11 SODIUM Na (Latin: Natrium)
Sodium is a soft, bright, silvery, highly reactive alkali metal which tarnishes quickly if exposed to air and reacts violently with water, producing hydrogen gas and sodium hydroxide, NaOH, a powerful alkali and bleach. Sodium burns in air with a brilliant white flame. It is just lighter than water and can be cut with a knife. Sodium is used in some nuclear power stations as the coolant, because when molten, at a temperature above 98 Celsius, it can transport more heat than water, but it can explode if water is allowed to get in contact with it, as happened in decommissioning a French nuclear reactor in 1994. When alloyed with potassium to form NaK, its melting point decreases below that of either element alone such that it is molten at room temperature, and is used as a coolant. Sodium is kept under oil. It is also proposed for use as the electrochemical fuel in sodium sulphur batteries, which can store more electrical energy than can lead acid accumulators, but again only works when the sodium is in its molten state. Sodium is used in street lamps where its intense yellow D-line emission is obvious.
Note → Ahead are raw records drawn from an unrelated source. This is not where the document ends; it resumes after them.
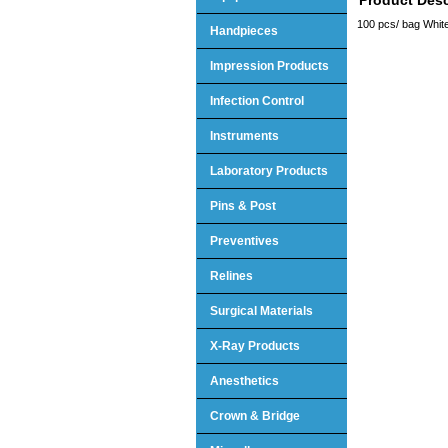
100 pcs/ bag White
Handpieces
Impression Products
Infection Control
Instruments
Laboratory Products
Pins & Post
Preventives
Relines
Surgical Materials
X-Ray Products
Anesthetics
Crown & Bridge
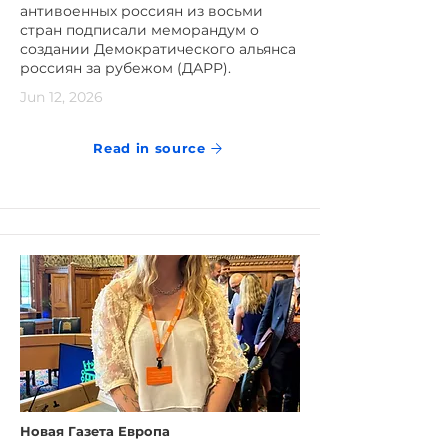
антивоенных россиян из восьми
стран подписали меморандум о
создании Демократического альянса
россиян за рубежом (ДАРР).
Jun 12, 2026
Read in source
Новая Газета Европа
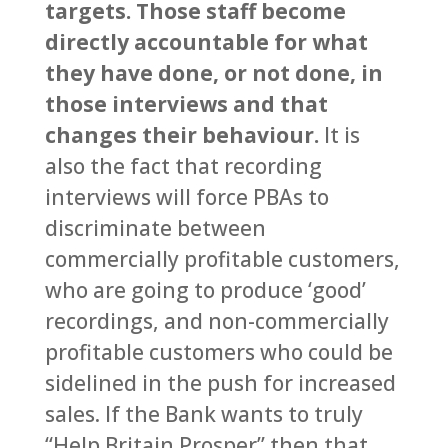
targets. Those staff become
directly accountable for what
they have done, or not done, in
those interviews and that
changes their behaviour.
It is
also the fact that recording
interviews will force PBAs to
discriminate between
commercially profitable customers,
who are going to produce ‘good’
recordings, and non-commercially
profitable customers who could be
sidelined in the push for increased
sales. If the Bank wants to truly
“Help Britain Prosper” then that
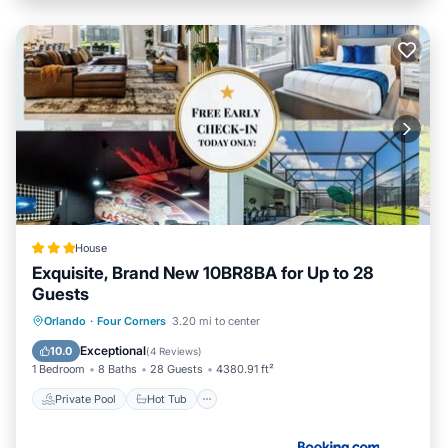
House
Exquisite, Brand New 10BR8BA for Up to 28
Guests
Private Pool
Hot Tub
Parking
Orlando
·
Four Corners
3.20 mi to center
Pool
Exceptional
10.0
(
4 Reviews
)
1 Bedroom
8 Baths
28 Guests
4380.91 ft²
Private Pool
Hot Tub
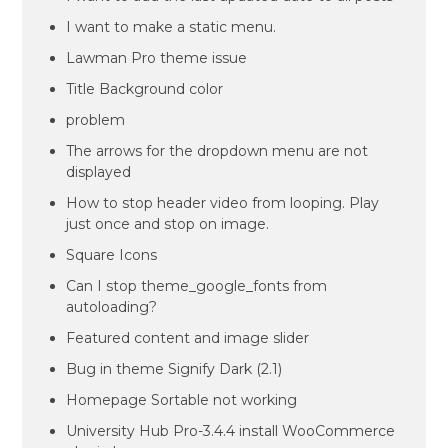
I want to make a static menu.
Lawman Pro theme issue
Title Background color
problem
The arrows for the dropdown menu are not
displayed
How to stop header video from looping. Play
just once and stop on image.
Square Icons
Can I stop theme_google_fonts from
autoloading?
Featured content and image slider
Bug in theme Signify Dark (2.1)
Homepage Sortable not working
University Hub Pro-3.4.4 install WooCommerce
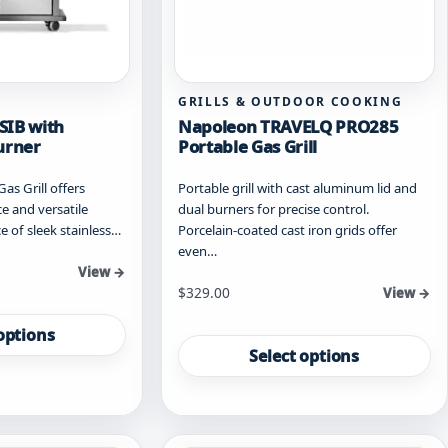
GRILLS & OUTDOOR COOKING
SIB with
Napoleon TRAVELQ PRO285
urner
Portable Gas Grill
s Grill offers
Portable grill with cast aluminum lid and
 and versatile
dual burners for precise control.
e of sleek stainless…
Porcelain-coated cast iron grids offer
even…
View →
Starting at
$
329.00
View →
This
options
product
Select options
has
multiple
variants.
The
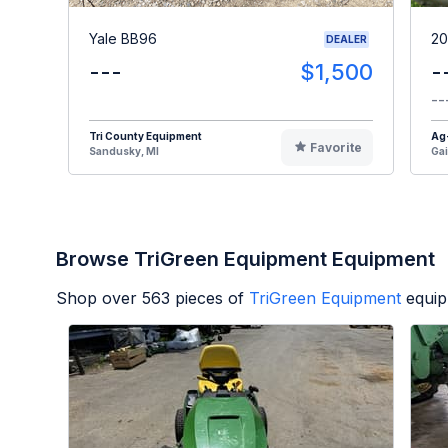
Yale BB96
20
DEALER
---
$1,500
-
--
Tri County Equipment
Ag
Favorite
Sandusky, MI
Gai
Browse TriGreen Equipment Equipment
Shop over
563
pieces of
TriGreen Equipment
equip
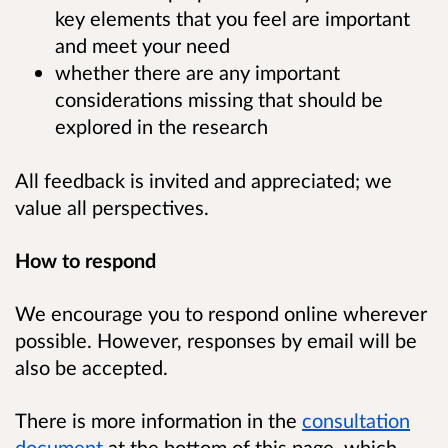
key elements that you feel are important
and meet your need
whether there are any important
considerations missing that should be
explored in the research
All feedback is invited and appreciated; we
value all perspectives.
How to respond
We encourage you to respond online wherever
possible. However, responses by email will be
also be accepted.
There is more information in the
consultation
document
at the bottom of this page, which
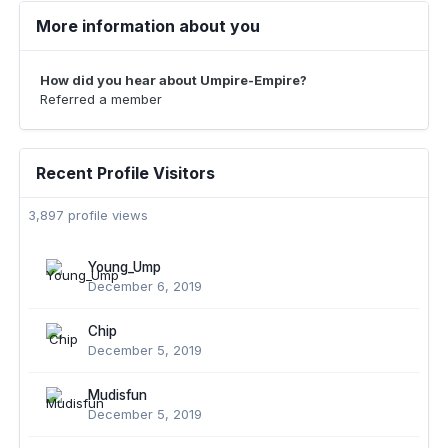
More information about you
How did you hear about Umpire-Empire?
Referred a member
Recent Profile Visitors
3,897 profile views
Young_Ump
December 6, 2019
Chip
December 5, 2019
Mudisfun
December 5, 2019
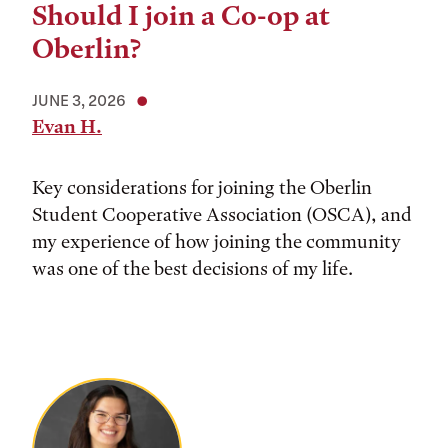
Should I join a Co-op at
Oberlin?
JUNE 3, 2026
Evan H.
Key considerations for joining the Oberlin
Student Cooperative Association (OSCA), and
my experience of how joining the community
was one of the best decisions of my life.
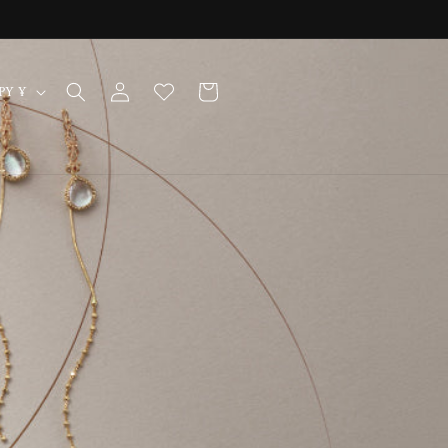
Log
Cart
Japan | JPY ¥
in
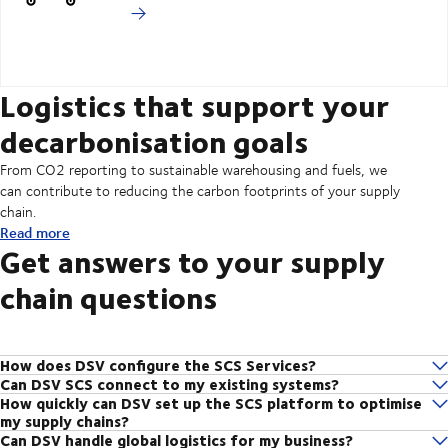
Logistics that support your
decarbonisation goals
From CO2 reporting to sustainable warehousing and fuels, we
can contribute to reducing the carbon footprints of your supply
chain.
Read more
Get answers to your supply
chain questions
How does DSV configure the SCS Services?
Can DSV SCS connect to my existing systems?
The DSV supply chain management team consists of experts with
How quickly can DSV set up the SCS platform to optimise
Yes, the DSV SCS platform can be integrated into your business
global industry expertise in a range of businesses – from healthcare to
my supply chains?
systems. Furthermore, if you use the Multi LSP POM product, it gives
automotive to consumer goods. We analyse your supply chain, discuss
Can DSV handle global logistics for my business?
Depending on your business needs and the configuration chosen, DSV
you one point of access to shipment data with all external service
its objectives and draw on our in-depth understanding of your local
Sodium forms ionic-bonded crystals with the halogens, for instance, sodium chloride, NaCl, also known as common salt which is essential for human life. Sodium, along with potassium, is used by nerve cells in the conduction of nerve impulses. Sodium deficiency causes muscular spasms or cramp. Excess salt contributes to high blood pressure and can be lethal, for instance, when only sea water can be drunk.
Salt crystallizes in the cubic system and is famous for the stepped hopper shape of its crystal form. Salt is found dissolved in the seawater and in huge underground evaporite deposits in Cheshire, which was once covered by shallow sea waters when England was on the equator. Sodium is the most abundant metal ion dissolved in sea water. Evaporite deposits of sodium carbonate, sodium sulphate and sodium borate are also known.
Sodium forms many other salts with acids. Sodium silicate, water glass, was once used for preserving eggs. Sodium chlorate, NaClO3, is deliquescent and used as a weed killer and as an oxidant, but is rather unstable when dry and can explode, as happened in Salford when it was stored in large oil drums. Sodium perchlorate, NaClO4, is more stable than the chlorate, and is used as the oxidant in some fireworks. Sodium nitrate, NaNO3, is called Chile saltpetre. Sodium hydroxide, NaOH, or caustic soda is used extensively. Sodium thiosulphate, hypo, Na2S2O3·5H2O is used in photographic development. Borax, Na2B4O5·10H2O, is used as a flux in welding, an ant poison, and medicinally. Sodium forms many other important compounds like sodium sulphate, NaSO4, sodium carbonate, Na2CO3 or soda ash; sodium bicarbonate or baking soda, NaHCO3, is used to raise cakes. Rochelle salt is sodium potassium tartrate, and exhibits piezoelectric properties and was used as a bimorph in early gramophone pickup cartridges, microphones and tweeters, but it has a low Curie point of only 23 Celsius, above which it temporarily loses these properties, and has now been superseded by barium titanate. Sodium cyanide, NaCN; sodium peroxide, NaO2, sodamide, NaNH2; and sodium hydride, NaH are also important compounds. Sodium is used in the manufacture of glass, (sodium silicate), and (sodium) borosilicate glass. Sodium is a powerful reducing agent used in the extraction of titanium and zirconium, and in the synthesis of tetraethyl lead.
Many silicate minerals contain sodium, including plagioclase feldspars, (Na,Cl)(Al,Si)4O8. Because most compounds of sodium are soluble in water, it is easily weathered out finding its way into sea-water. Sodium has in the past been extracted from soda nitre; cryolite, sodium aluminium fluoride, Na3AlF6; amphibole; zeolite; and sodalite, sodium aluminium silicate chloride, Na4Al3(SiO4)3Cl, but is now obtained by the electrolysis of dry fused sodium chloride, itself got from the sea. This process is much cheaper than electrolysing sodium hydroxide as was done previously.
Sodium comprises just one stable isotope, sodium-23. In addition, 11 radioactive isotopes are known, ranging from Na-20 to Na-35.